■ **Texte à lire**:
* * * * * * * * *
Lijun D. s'est finalement fait rattraper par la patrouille. Suspecté de fraude de haute volée, ce chef d'entreprise chinois est tombé dans les filets du procureur européen. Depuis 2018, il aurait «mis en œuvre un système de contournement des droits de douane européens, pour un préjudice évalué à hauteur de 26 millions d'euros», affirment nos confrères du Parisien, à l'origine de ces révélations confirmées par l'AFP. À 43 ans, Lijun D. est à la tête de Leon Cycle, une multinationale allemande en tête de gondole du marché du vélo électrique mondial. Interpellé mercredi dernier par les douaniers du Service d'enquêtes judiciaires des finances (SEJF), Lijun D. a rapidement été placé en garde à vue, avant d'être mis en examen vendredi et finalement écroué à la prison de la Santé.
* * * * * * * * *
■ **Lignes fournies**:
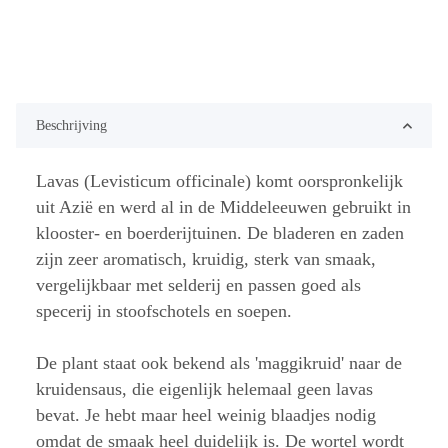
Beschrijving
Lavas (Levisticum officinale) komt oorspronkelijk
uit Azië en werd al in de Middeleeuwen gebruikt in
klooster- en boerderijtuinen. De bladeren en zaden
zijn zeer aromatisch, kruidig, sterk van smaak,
vergelijkbaar met selderij en passen goed als
specerij in stoofschotels en soepen.
De plant staat ook bekend als 'maggikruid' naar de
kruidensaus, die eigenlijk helemaal geen lavas
bevat. Je hebt maar heel weinig blaadjes nodig
omdat de smaak heel duidelijk is. De wortel wordt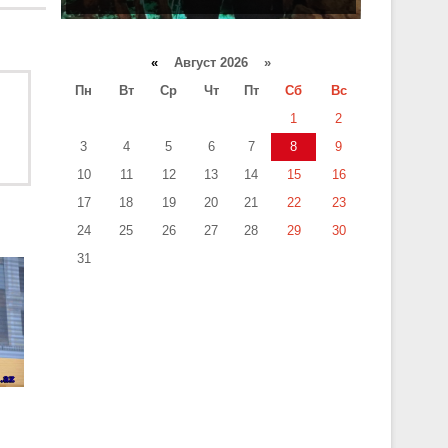
«
Август 2026 »
Пн
Вт
Ср
Чт
Пт
Сб
Вс
1
2
3
4
5
6
7
8
9
10
11
12
13
14
15
16
17
18
19
20
21
22
23
24
25
26
27
28
29
30
31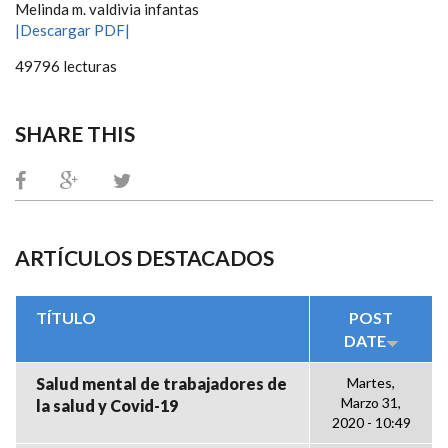
Melinda m. valdivia infantas
|Descargar PDF|
49796 lecturas
SHARE THIS
ARTÍCULOS DESTACADOS
TÍTULO
POST
DATE
Salud mental de trabajadores de
Martes,
Marzo 31,
la salud y Covid-19
2020 - 10:49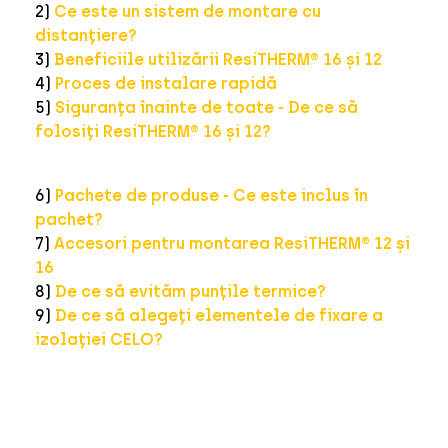
2)
Ce este un sistem de montare cu
distanțiere?
3)
Beneficiile utilizării ResiTHERM® 16 și 12
4)
Proces de instalare rapidă
5)
Siguranța înainte de toate - De ce să
folosiți ResiTHERM® 16 și 12?
6)
Pachete de produse - Ce este inclus în
pachet?
7)
Accesori pentru montarea ResiTHERM® 12 și
16
8)
De ce să evităm punțile termice?
9)
De ce să alegeți elementele de fixare a
izolației CELO?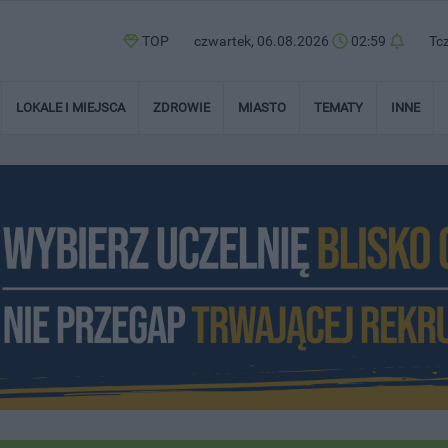
TOP
czwartek, 06.08.2026
02:59
Tc
LOKALE I MIEJSCA
ZDROWIE
MIASTO
TEMATY
INNE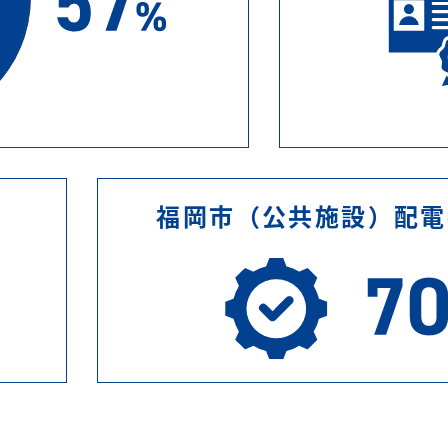
福岡市（公共施設）
配電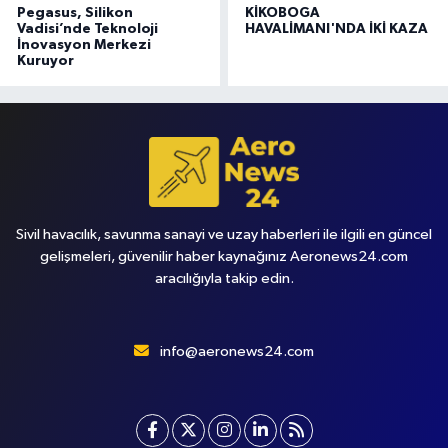
Pegasus, Silikon
KİKOBOGA
Vadisi’nde Teknoloji
HAVALİMANI'NDA İKİ KAZA
İnovasyon Merkezi
Kuruyor
Sivil havacılık, savunma sanayi ve uzay haberleri ile ilgili en güncel
gelişmeleri, güvenilir haber kaynağınız Aeronews24.com
aracılığıyla takip edin.
info@aeronews24.com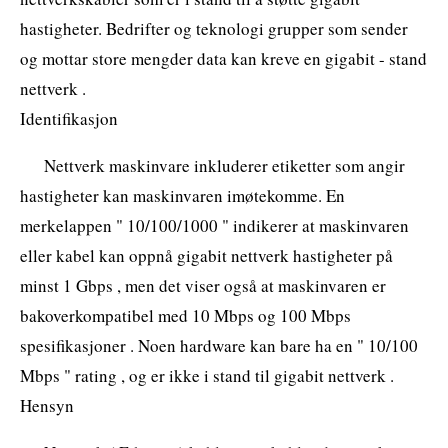
hastigheter. Bedrifter og teknologi grupper som sender
og mottar store mengder data kan kreve en gigabit - stand
nettverk .
Identifikasjon
Nettverk maskinvare inkluderer etiketter som angir
hastigheter kan maskinvaren imøtekomme. En
merkelappen " 10/100/1000 " indikerer at maskinvaren
eller kabel kan oppnå gigabit nettverk hastigheter på
minst 1 Gbps , men det viser også at maskinvaren er
bakoverkompatibel med 10 Mbps og 100 Mbps
spesifikasjoner . Noen hardware kan bare ha en " 10/100
Mbps " rating , og er ikke i stand til gigabit nettverk .
Hensyn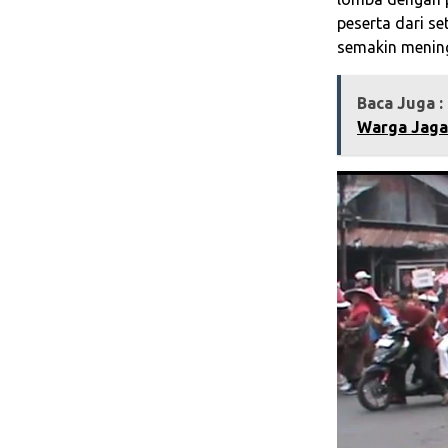
peserta dari se
semakin menin
Baca Juga :
Warga Jaga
* * * * * * * * *
■ **Consigne**:
Poursuivez le texte sur l'arrestation du dirigeant de Leon Cycle après sa dernière phrase. Les lignes constituent un matériau distinct du texte sur l'arrestation du dirigeant de Leon Cycle.

■ **Réponse rédigée**:
Pourtant, mettre le grappin sur le PDG de Leon Cycle n'a pas été chose facile. Car il faut dire que le système de contournement de droits de douane mis en place semble bien huilé. Les douaniers auraient découvert le pot aux roses par hasard. Au détour d'un simple contrôle, les douaniers constatent des irrégularités sur les marchandises importées par le géant du cycle. Après des investigations, les douanes judiciaires découvrent que les vélos électriques en question ont été fabriqués en Chine, alors qu'ils étaient estampillés comme venant de Corée du Sud. Les droits d'entrées de marchandises dans l'Union Européenne n'étant pas les mêmes d'un pays à l'autre, Leon Cycle bénéficiait d'un allégement des droits de douane.

À cette arnaque à l'origine s'en ajouterait une seconde. «Les bicyclettes sont également livrées en kit, en faisant croire qu'il s'agit de pièces détachées. Une nuance qui permet aussi de payer une taxe sur la valeur ajoutée (TVA) bien inférieure», note le Parisien. Une fois les barrières douanières de l'Union européenne franchies, les kits seraient assemblés en République tchèque, en Roumanie ou encore au Portugal croit savoir le quotidien francilien. De tels assemblages finaux permettraient alors aux vélos d'être vendus comme produits fabriqués en Europe.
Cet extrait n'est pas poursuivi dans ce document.